When it comes to nutrient recapture, new entrants include companies selling more efficient phosphate fertilizer or offering ways to recover phosphorus from sewage sludge. There are emerging technologies offering improvements in electrochemical removal of nitrogen from waste as well as removal through advanced filtration. Every year, improvements in anaerobic digestion systems make large-scale harvesting and reusing of nutrients found in animal waste more commercially viable.
We can make fun, as we should, of the pilot projects wherein cattle have had inflatable bags surgically connected to their stomachs so they could fill up with methane, which would presumably be harvested several times a day to be used as a green energy source—yes, they’re really doing this—but we might also identify and support commercially viable ways to extract ammonia, phosphorus, and nitrogen from feedlot dung so it can be reused to fertilize fields instead of running off into the river.

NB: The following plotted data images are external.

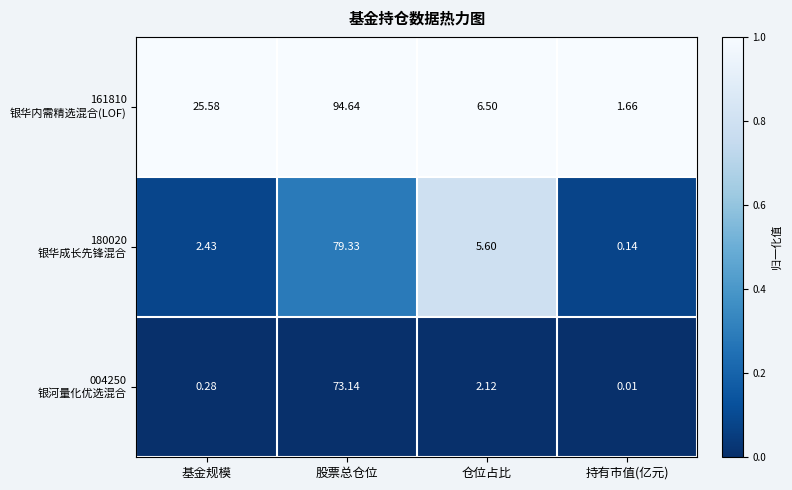

Which category has the highest value across all series?

股票总仓位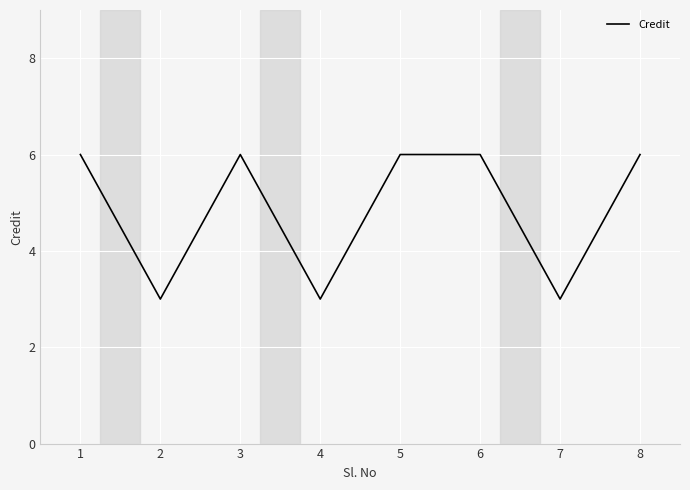

How many lines are shown in the chart?

1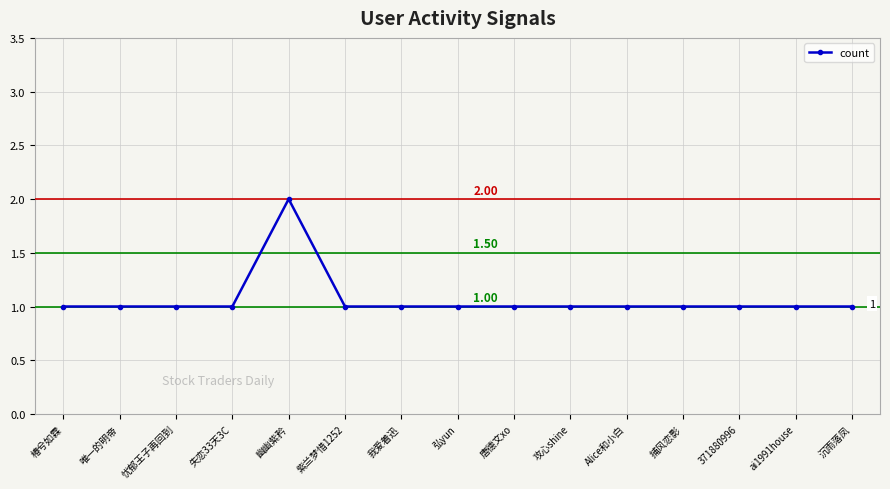

What is the sum of all values?

16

Ultimately what Newsom represents, even if he has modified his rhetoric, is a state suffering from bureaucratic paralysis, the fatal distraction of identity politics intruding into every aspect of governance, and a litigious environmentalist community that exercises almost absolute veto power over every policy initiative that involves so much as a scratch in the ground. DeSantis, for his part, deals with a bureaucracy that retains its capacity to move fast when pushed hard, and he is willing to stare down and right-size the agenda of environmentalist extremists.
For America’s conservatives, vanquishing woke extremists is only half the battle. Right-sizing the environmentalist movement down to an appropriate level of influence in the affairs of civilization is equally important, and may be a harder battle. Between now and November 2024, what happens in Lake Okeechobee and in the San Francisco Bay bears close watching.